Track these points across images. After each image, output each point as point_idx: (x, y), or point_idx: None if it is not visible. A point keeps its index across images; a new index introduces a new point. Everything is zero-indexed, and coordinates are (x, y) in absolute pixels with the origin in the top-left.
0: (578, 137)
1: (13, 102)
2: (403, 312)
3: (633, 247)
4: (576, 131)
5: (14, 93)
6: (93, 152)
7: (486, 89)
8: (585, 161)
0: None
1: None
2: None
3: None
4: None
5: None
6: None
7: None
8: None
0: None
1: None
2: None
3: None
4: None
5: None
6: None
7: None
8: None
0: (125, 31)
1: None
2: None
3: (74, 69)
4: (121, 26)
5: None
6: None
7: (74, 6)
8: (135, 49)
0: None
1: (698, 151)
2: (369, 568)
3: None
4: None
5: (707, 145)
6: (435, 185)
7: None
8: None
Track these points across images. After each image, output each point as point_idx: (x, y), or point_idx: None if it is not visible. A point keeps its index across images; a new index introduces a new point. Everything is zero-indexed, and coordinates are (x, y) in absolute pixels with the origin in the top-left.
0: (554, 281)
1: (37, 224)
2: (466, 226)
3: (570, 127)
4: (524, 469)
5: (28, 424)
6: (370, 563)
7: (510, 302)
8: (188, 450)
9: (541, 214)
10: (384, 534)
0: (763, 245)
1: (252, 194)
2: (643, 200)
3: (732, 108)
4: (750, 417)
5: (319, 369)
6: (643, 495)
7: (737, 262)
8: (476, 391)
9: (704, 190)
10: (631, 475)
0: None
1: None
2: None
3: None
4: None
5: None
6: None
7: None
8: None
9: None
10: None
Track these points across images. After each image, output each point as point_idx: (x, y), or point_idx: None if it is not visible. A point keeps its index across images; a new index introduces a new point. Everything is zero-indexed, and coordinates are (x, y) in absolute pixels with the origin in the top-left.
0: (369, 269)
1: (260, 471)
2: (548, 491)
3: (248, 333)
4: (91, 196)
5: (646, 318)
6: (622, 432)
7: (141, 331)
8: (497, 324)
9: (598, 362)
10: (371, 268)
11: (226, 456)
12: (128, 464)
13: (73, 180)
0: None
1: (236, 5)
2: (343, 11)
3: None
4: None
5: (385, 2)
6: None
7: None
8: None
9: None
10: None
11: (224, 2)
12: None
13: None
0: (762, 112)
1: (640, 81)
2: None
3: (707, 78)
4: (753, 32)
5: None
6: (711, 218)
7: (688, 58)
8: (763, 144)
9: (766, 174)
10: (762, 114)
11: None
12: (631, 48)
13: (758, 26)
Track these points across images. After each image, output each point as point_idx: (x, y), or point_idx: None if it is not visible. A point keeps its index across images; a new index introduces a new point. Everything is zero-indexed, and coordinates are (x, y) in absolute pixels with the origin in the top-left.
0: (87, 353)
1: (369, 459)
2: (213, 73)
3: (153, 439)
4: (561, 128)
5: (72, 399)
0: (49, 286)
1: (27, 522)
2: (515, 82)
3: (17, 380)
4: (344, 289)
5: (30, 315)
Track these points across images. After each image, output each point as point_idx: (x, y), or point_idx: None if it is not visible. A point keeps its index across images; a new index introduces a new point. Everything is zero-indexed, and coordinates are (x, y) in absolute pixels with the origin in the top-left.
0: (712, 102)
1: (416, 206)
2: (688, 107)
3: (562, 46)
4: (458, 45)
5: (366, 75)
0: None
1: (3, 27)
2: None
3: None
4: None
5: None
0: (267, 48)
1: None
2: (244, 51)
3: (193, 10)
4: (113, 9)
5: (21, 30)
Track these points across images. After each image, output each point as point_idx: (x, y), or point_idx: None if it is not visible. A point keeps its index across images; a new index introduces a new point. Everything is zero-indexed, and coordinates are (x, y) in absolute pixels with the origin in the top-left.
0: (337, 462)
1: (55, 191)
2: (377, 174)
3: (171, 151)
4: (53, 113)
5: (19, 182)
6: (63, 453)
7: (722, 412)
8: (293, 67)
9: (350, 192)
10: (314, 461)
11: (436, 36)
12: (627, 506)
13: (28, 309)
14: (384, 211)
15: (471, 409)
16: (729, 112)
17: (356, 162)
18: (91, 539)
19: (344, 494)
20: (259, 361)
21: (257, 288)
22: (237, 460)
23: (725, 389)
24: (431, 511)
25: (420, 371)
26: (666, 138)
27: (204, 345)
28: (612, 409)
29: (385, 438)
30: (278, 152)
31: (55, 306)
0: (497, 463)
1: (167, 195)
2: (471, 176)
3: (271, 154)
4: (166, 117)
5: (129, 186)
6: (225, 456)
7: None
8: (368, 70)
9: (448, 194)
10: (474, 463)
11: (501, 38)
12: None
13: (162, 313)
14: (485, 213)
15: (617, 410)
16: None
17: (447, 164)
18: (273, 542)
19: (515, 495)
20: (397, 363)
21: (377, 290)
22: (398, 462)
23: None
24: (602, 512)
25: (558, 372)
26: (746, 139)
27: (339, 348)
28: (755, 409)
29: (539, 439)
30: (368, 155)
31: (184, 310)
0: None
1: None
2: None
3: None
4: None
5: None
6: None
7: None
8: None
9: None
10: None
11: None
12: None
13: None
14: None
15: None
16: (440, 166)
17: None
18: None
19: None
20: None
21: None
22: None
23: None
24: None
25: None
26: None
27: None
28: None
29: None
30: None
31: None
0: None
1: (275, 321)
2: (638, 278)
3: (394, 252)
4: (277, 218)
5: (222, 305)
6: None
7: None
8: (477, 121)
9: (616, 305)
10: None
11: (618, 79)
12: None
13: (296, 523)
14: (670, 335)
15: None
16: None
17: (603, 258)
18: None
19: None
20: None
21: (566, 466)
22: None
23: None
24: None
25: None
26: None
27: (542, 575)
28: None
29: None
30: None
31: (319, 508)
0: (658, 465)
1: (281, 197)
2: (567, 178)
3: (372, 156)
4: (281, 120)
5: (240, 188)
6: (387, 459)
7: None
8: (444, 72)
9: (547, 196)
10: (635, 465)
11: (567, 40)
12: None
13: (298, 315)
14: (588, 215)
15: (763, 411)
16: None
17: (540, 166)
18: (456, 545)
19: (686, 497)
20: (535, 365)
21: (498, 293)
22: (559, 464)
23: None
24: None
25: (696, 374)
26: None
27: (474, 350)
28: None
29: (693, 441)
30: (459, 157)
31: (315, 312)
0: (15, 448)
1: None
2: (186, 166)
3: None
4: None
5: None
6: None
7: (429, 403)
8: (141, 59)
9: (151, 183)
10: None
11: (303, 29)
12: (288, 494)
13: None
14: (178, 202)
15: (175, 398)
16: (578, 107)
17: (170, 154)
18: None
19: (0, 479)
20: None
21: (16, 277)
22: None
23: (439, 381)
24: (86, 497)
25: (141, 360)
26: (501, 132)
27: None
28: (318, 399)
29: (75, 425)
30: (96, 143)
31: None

++++

## To be done
Set down every one of the lines above again, word for word and in the same order.

## Correct response
Track these points across images. After each image, output each point as point_idx: (x, y), or point_idx: None if it is not visible. A point keeps its index across images; a new index introduces a new point. Everything is zero-indexed, and coordinates are (x, y) in absolute pixels with the origin in the top-left.
0: (578, 137)
1: (13, 102)
2: (403, 312)
3: (633, 247)
4: (576, 131)
5: (14, 93)
6: (93, 152)
7: (486, 89)
8: (585, 161)
0: None
1: None
2: None
3: None
4: None
5: None
6: None
7: None
8: None
0: None
1: None
2: None
3: None
4: None
5: None
6: None
7: None
8: None
0: (125, 31)
1: None
2: None
3: (74, 69)
4: (121, 26)
5: None
6: None
7: (74, 6)
8: (135, 49)
0: None
1: (698, 151)
2: (369, 568)
3: None
4: None
5: (707, 145)
6: (435, 185)
7: None
8: None
Track these points across images. After each image, output each point as point_idx: (x, y), or point_idx: None if it is not visible. A point keeps its index across images; a new index introduces a new point. Everything is zero-indexed, and coordinates are (x, y) in absolute pixels with the origin in the top-left.
0: (554, 281)
1: (37, 224)
2: (466, 226)
3: (570, 127)
4: (524, 469)
5: (28, 424)
6: (370, 563)
7: (510, 302)
8: (188, 450)
9: (541, 214)
10: (384, 534)
0: (763, 245)
1: (252, 194)
2: (643, 200)
3: (732, 108)
4: (750, 417)
5: (319, 369)
6: (643, 495)
7: (737, 262)
8: (476, 391)
9: (704, 190)
10: (631, 475)
0: None
1: None
2: None
3: None
4: None
5: None
6: None
7: None
8: None
9: None
10: None
Track these points across images. After each image, output each point as point_idx: (x, y), or point_idx: None if it is not visible. A point keeps its index across images; a new index introduces a new point. Everything is zero-indexed, and coordinates are (x, y) in absolute pixels with the origin in the top-left.
0: (369, 269)
1: (260, 471)
2: (548, 491)
3: (248, 333)
4: (91, 196)
5: (646, 318)
6: (622, 432)
7: (141, 331)
8: (497, 324)
9: (598, 362)
10: (371, 268)
11: (226, 456)
12: (128, 464)
13: (73, 180)
0: None
1: (236, 5)
2: (343, 11)
3: None
4: None
5: (385, 2)
6: None
7: None
8: None
9: None
10: None
11: (224, 2)
12: None
13: None
0: (762, 112)
1: (640, 81)
2: None
3: (707, 78)
4: (753, 32)
5: None
6: (711, 218)
7: (688, 58)
8: (763, 144)
9: (766, 174)
10: (762, 114)
11: None
12: (631, 48)
13: (758, 26)
Track these points across images. After each image, output each point as point_idx: (x, y), or point_idx: None if it is not visible. A point keeps its index across images; a new index introduces a new point. Everything is zero-indexed, and coordinates are (x, y) in absolute pixels with the origin in the top-left.
0: (87, 353)
1: (369, 459)
2: (213, 73)
3: (153, 439)
4: (561, 128)
5: (72, 399)
0: (49, 286)
1: (27, 522)
2: (515, 82)
3: (17, 380)
4: (344, 289)
5: (30, 315)
Track these points across images. After each image, output each point as point_idx: (x, y), or point_idx: None if it is not visible. A point keeps its index across images; a new index introduces a new point. Everything is zero-indexed, and coordinates are (x, y) in absolute pixels with the origin in the top-left.
0: (712, 102)
1: (416, 206)
2: (688, 107)
3: (562, 46)
4: (458, 45)
5: (366, 75)
0: None
1: (3, 27)
2: None
3: None
4: None
5: None
0: (267, 48)
1: None
2: (244, 51)
3: (193, 10)
4: (113, 9)
5: (21, 30)
Track these points across images. After each image, output each point as point_idx: (x, y), or point_idx: None if it is not visible. A point keeps its index across images; a new index introduces a new point. Everything is zero-indexed, and coordinates are (x, y) in absolute pixels with the origin in the top-left.
0: (337, 462)
1: (55, 191)
2: (377, 174)
3: (171, 151)
4: (53, 113)
5: (19, 182)
6: (63, 453)
7: (722, 412)
8: (293, 67)
9: (350, 192)
10: (314, 461)
11: (436, 36)
12: (627, 506)
13: (28, 309)
14: (384, 211)
15: (471, 409)
16: (729, 112)
17: (356, 162)
18: (91, 539)
19: (344, 494)
20: (259, 361)
21: (257, 288)
22: (237, 460)
23: (725, 389)
24: (431, 511)
25: (420, 371)
26: (666, 138)
27: (204, 345)
28: (612, 409)
29: (385, 438)
30: (278, 152)
31: (55, 306)
0: (497, 463)
1: (167, 195)
2: (471, 176)
3: (271, 154)
4: (166, 117)
5: (129, 186)
6: (225, 456)
7: None
8: (368, 70)
9: (448, 194)
10: (474, 463)
11: (501, 38)
12: None
13: (162, 313)
14: (485, 213)
15: (617, 410)
16: None
17: (447, 164)
18: (273, 542)
19: (515, 495)
20: (397, 363)
21: (377, 290)
22: (398, 462)
23: None
24: (602, 512)
25: (558, 372)
26: (746, 139)
27: (339, 348)
28: (755, 409)
29: (539, 439)
30: (368, 155)
31: (184, 310)
0: None
1: None
2: None
3: None
4: None
5: None
6: None
7: None
8: None
9: None
10: None
11: None
12: None
13: None
14: None
15: None
16: (440, 166)
17: None
18: None
19: None
20: None
21: None
22: None
23: None
24: None
25: None
26: None
27: None
28: None
29: None
30: None
31: None
0: None
1: (275, 321)
2: (638, 278)
3: (394, 252)
4: (277, 218)
5: (222, 305)
6: None
7: None
8: (477, 121)
9: (616, 305)
10: None
11: (618, 79)
12: None
13: (296, 523)
14: (670, 335)
15: None
16: None
17: (603, 258)
18: None
19: None
20: None
21: (566, 466)
22: None
23: None
24: None
25: None
26: None
27: (542, 575)
28: None
29: None
30: None
31: (319, 508)
0: (658, 465)
1: (281, 197)
2: (567, 178)
3: (372, 156)
4: (281, 120)
5: (240, 188)
6: (387, 459)
7: None
8: (444, 72)
9: (547, 196)
10: (635, 465)
11: (567, 40)
12: None
13: (298, 315)
14: (588, 215)
15: (763, 411)
16: None
17: (540, 166)
18: (456, 545)
19: (686, 497)
20: (535, 365)
21: (498, 293)
22: (559, 464)
23: None
24: None
25: (696, 374)
26: None
27: (474, 350)
28: None
29: (693, 441)
30: (459, 157)
31: (315, 312)
0: (15, 448)
1: None
2: (186, 166)
3: None
4: None
5: None
6: None
7: (429, 403)
8: (141, 59)
9: (151, 183)
10: None
11: (303, 29)
12: (288, 494)
13: None
14: (178, 202)
15: (175, 398)
16: (578, 107)
17: (170, 154)
18: None
19: (0, 479)
20: None
21: (16, 277)
22: None
23: (439, 381)
24: (86, 497)
25: (141, 360)
26: (501, 132)
27: None
28: (318, 399)
29: (75, 425)
30: (96, 143)
31: None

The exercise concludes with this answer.